** start DATASET RECORDS **

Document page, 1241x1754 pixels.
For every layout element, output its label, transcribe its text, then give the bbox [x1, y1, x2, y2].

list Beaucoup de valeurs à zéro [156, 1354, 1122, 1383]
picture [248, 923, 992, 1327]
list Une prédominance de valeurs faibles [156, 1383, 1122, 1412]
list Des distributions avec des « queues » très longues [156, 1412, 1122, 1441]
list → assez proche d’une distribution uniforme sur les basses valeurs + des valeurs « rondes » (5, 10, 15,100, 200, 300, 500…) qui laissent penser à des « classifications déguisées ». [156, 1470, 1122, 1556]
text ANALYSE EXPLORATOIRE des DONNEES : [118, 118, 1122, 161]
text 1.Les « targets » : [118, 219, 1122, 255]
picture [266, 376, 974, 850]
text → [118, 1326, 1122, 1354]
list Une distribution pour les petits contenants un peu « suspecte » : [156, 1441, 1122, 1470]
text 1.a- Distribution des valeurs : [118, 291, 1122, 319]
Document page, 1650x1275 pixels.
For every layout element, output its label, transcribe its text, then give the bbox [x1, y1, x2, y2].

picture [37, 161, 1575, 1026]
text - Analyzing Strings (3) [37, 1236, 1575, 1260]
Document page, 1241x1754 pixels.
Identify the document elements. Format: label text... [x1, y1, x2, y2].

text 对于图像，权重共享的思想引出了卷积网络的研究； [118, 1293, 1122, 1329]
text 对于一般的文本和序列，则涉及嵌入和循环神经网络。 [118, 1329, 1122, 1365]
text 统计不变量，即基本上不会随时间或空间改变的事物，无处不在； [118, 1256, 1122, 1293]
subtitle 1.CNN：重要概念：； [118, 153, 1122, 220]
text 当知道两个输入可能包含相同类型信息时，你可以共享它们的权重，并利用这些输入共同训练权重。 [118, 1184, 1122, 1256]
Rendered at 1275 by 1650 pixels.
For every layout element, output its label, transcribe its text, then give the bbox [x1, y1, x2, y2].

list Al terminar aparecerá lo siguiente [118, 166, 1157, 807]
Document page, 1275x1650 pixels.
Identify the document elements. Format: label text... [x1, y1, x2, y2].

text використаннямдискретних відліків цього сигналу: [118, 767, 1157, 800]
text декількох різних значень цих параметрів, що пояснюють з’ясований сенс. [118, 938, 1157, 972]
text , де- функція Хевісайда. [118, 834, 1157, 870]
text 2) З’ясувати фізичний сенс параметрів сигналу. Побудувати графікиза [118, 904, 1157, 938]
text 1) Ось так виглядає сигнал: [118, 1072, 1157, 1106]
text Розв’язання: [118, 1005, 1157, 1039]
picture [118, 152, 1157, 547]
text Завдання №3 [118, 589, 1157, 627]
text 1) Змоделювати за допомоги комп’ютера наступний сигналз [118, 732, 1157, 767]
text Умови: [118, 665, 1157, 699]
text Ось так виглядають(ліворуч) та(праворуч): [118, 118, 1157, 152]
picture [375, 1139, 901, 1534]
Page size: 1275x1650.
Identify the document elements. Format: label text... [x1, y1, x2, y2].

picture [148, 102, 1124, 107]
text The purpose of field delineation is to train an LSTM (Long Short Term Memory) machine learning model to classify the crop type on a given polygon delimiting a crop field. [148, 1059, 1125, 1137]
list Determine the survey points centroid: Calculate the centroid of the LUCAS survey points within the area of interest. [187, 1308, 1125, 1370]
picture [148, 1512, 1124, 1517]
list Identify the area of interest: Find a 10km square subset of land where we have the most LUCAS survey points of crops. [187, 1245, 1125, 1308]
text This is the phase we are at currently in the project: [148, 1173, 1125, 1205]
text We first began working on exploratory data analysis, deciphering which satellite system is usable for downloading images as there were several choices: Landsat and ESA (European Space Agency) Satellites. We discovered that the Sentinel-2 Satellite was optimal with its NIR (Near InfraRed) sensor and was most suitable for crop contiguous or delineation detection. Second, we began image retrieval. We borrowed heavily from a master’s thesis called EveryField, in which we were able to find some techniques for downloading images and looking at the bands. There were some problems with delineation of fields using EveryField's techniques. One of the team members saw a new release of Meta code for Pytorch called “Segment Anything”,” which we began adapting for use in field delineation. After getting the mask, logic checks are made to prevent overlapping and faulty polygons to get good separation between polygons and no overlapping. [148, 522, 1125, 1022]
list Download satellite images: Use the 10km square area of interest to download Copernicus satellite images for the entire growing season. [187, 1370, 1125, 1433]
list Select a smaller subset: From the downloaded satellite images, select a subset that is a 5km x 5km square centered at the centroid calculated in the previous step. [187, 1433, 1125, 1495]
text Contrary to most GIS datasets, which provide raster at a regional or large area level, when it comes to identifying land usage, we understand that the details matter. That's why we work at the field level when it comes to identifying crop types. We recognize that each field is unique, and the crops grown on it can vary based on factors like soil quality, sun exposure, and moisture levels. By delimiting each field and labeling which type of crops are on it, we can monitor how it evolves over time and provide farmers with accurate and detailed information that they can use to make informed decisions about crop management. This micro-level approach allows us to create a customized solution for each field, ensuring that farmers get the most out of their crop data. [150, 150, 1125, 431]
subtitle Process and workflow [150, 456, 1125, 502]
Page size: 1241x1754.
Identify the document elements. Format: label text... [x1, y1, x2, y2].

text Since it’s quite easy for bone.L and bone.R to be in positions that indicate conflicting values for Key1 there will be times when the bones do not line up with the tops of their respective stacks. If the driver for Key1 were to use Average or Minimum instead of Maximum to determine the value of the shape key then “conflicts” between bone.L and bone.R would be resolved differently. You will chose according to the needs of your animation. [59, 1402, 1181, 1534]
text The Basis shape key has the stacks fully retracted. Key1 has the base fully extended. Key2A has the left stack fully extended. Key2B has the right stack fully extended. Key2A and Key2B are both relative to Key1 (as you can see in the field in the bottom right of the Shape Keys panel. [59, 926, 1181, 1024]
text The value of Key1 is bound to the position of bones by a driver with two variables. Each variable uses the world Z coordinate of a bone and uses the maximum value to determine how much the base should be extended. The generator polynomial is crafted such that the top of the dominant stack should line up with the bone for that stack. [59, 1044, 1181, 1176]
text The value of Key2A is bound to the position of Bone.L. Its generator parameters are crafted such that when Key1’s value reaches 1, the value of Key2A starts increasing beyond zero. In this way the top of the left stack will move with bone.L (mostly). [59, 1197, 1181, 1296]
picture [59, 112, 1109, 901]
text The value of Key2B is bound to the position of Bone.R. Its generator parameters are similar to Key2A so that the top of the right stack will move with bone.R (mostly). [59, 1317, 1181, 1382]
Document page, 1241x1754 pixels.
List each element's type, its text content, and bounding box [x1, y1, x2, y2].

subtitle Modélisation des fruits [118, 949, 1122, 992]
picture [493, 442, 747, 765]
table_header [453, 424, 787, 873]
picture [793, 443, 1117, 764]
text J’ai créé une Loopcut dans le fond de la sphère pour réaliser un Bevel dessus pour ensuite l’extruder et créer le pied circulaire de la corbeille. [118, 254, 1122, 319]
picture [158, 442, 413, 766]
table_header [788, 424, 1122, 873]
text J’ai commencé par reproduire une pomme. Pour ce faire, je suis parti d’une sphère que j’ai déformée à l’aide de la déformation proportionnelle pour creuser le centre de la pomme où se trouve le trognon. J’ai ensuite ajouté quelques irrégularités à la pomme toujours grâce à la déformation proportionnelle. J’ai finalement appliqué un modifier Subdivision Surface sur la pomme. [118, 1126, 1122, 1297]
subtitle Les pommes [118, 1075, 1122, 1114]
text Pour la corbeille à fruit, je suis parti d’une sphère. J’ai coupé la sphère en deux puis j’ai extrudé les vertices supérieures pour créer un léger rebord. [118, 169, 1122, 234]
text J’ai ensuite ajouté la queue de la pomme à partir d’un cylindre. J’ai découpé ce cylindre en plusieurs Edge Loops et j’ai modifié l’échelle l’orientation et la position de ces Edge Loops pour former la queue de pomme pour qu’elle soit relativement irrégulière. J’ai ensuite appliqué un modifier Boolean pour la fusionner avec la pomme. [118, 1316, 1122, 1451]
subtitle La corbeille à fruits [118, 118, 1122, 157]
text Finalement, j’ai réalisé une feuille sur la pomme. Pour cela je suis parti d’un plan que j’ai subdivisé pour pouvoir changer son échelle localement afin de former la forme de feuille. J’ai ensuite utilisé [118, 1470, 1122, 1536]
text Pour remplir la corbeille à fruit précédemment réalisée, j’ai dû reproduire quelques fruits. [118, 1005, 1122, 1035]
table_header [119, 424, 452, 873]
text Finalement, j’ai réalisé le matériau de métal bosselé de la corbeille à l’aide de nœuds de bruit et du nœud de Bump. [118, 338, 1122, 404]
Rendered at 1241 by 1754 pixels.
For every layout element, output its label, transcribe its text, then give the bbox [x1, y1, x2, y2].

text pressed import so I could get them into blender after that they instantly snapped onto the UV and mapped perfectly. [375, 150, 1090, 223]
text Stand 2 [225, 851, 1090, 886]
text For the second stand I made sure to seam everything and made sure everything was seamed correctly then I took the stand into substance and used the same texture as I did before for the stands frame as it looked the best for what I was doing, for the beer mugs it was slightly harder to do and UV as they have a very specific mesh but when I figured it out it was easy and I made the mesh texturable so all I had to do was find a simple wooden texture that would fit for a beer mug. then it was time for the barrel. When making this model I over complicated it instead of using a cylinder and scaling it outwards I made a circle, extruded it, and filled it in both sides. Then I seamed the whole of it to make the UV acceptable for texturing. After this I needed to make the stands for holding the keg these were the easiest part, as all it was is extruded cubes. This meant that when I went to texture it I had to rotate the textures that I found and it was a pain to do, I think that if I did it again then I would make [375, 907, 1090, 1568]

** end DATASET RECORDS **

Duplicate everything in the listing from the line containing "Page size: 1241x1754." down to the line containing "text Since it’s", including both of those lines.

* TASK RESPONSE *
Page size: 1241x1754.
Identify the document elements. Format: label text... [x1, y1, x2, y2].

text Since it’s quite easy for bone.L and bone.R to be in positions that indicate conflicting values for Key1 there will be times when the bones do not line up with the tops of their respective stacks. If the driver for Key1 were to use Average or Minimum instead of Maximum to determine the value of the shape key then “conflicts” between bone.L and bone.R would be resolved differently. You will chose according to the needs of your animation. [59, 1402, 1181, 1534]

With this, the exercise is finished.